A handout picture provided by the office of Iranian President Hassan Rouhani shows him meeting with member of his cabinet in Tehran on November 9, 2016. (AFP)
Iran's President Hassan Rouhani said Wednesday there was "no possibility" of its nuclear deal with world powers being overturned by US president-elect Donald Trump despite his threat to rip it up.
"Iran's understanding in the nuclear deal was that the accord was not concluded with one country or government but was approved by a resolution of the UN Security Council and there is no possibility that it can be changed by a single government," Rouhani told his cabinet, according to state television.
Last year's accord with world powers saw international sanctions on Iran lifted in exchange for guarantees that it would not pursue a nuclear weapons capability.
During the election campaign, Trump described the deal as "disastrous" and said it would be his "number one priority" to dismantle it.
Rouhani, a moderate who has pushed for closer ties with the West, said the United States' standing in the world had been weakened due to its "wrong policies".
"The United States no longer has the capacity to create Iranophobia and to create a consensus against Iran," he said.
"The constructive engagement policies of Iran towards the world, and the fact that international sanctions have been lifted, have placed the Iranian economy on a road where there is no possibility of going backwards."
The latest quarterly report from the UN atomic watchdog, released on Wednesday, meanwhile confirmed that Iran was sticking to its commitments.
The International Atomic Energy Agency said that Iran has not enriched uranium above low purities, its uranium stockpile stayed below agreed levels and it "has not pursued the construction" of its heavy water reactor at Arak.
After the deal came into force in January, Iran reduced by two-thirds the number of uranium enrichment centrifuges, slashed its uranium stockpile and removed the core of the Arak reactor.
Before January Iran had several tonnes of uranium, in theory enough for several bombs if further processed.

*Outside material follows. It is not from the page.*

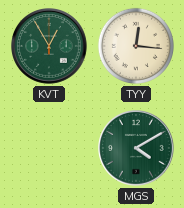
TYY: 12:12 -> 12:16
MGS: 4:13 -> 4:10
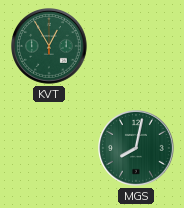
TYY: 12:16 -> none
MGS: 4:10 -> 8:02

Arak could have given Iran weapons-grade plutonium.
The removed centrifuges remain in storage in Iran and are under IAEA monitoring. The excess uranium was shipped to Russia.

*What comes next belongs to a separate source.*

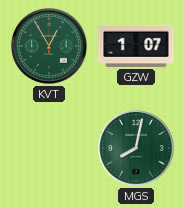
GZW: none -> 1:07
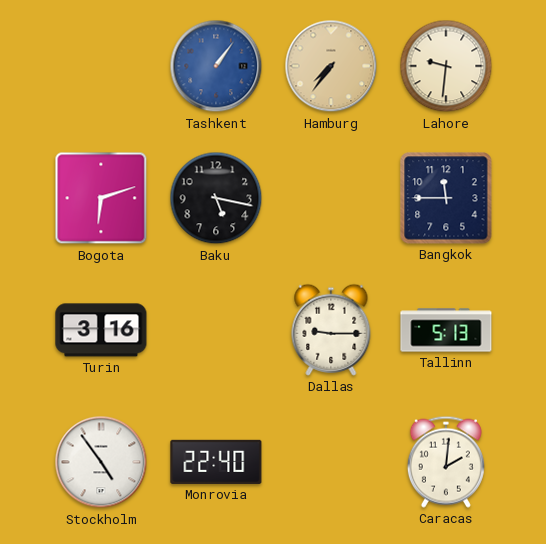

The report added however that Iran's stock of heavy water had risen to 130.1 tonnes, 100 kilos above the maximum of 130 tonnes, the second time it has exceeded the limit.
IAEA chief Yukiya Amano "expressed concern" to Iran and Tehran has undertaken in a letter to the watchdog to transfer five tonnes outside the country, the report said.
This will happen "within days," a senior official in Vienna said.